As scripts grow beyond a screen of text, a common trap emerges: copy-pasted blocks, tangled logic, and a maintenance nightmare the moment requirements change. Top-tier engineering teams treat shell scripts like any other codebase — with functions, clear interfaces, and exit-code contracts. This lesson covers how to write functions that are safe, composable, and testable, and how to structure scripts so a new team member can navigate them confidently at 3 AM during an incident.
Declaring and Calling Functions
Bash supports two syntactically equivalent ways to declare a function. The POSIX-compatible form is preferred for portability:
#!/usr/bin/env bash
set -euo pipefail
# POSIX-compatible declaration (preferred)
log_info() {
echo "[INFO] $(date +%Y-%m-%dT%H:%M:%S) $*"
}
# Bash-specific declaration (works, but less portable)
function log_error {
echo "[ERROR] $(date +%Y-%m-%dT%H:%M:%S) $*" >&2
}
# Calling functions — identical to calling any command
log_info "Deployment started"
log_error "Disk space below threshold"
Two important points: first, a function must be defined before it is called — Bash reads top to bottom. Second, notice $* passes all arguments as a single string, while "$@" preserves word boundaries and is preferred when forwarding arguments to sub-commands.
-------
In the text on Bash functions, which of the two function declaration forms is preferred for portability?
-------
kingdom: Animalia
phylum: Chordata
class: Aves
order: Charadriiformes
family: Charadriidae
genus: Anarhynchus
-------
Result for this exercise – The POSIX-compatible form.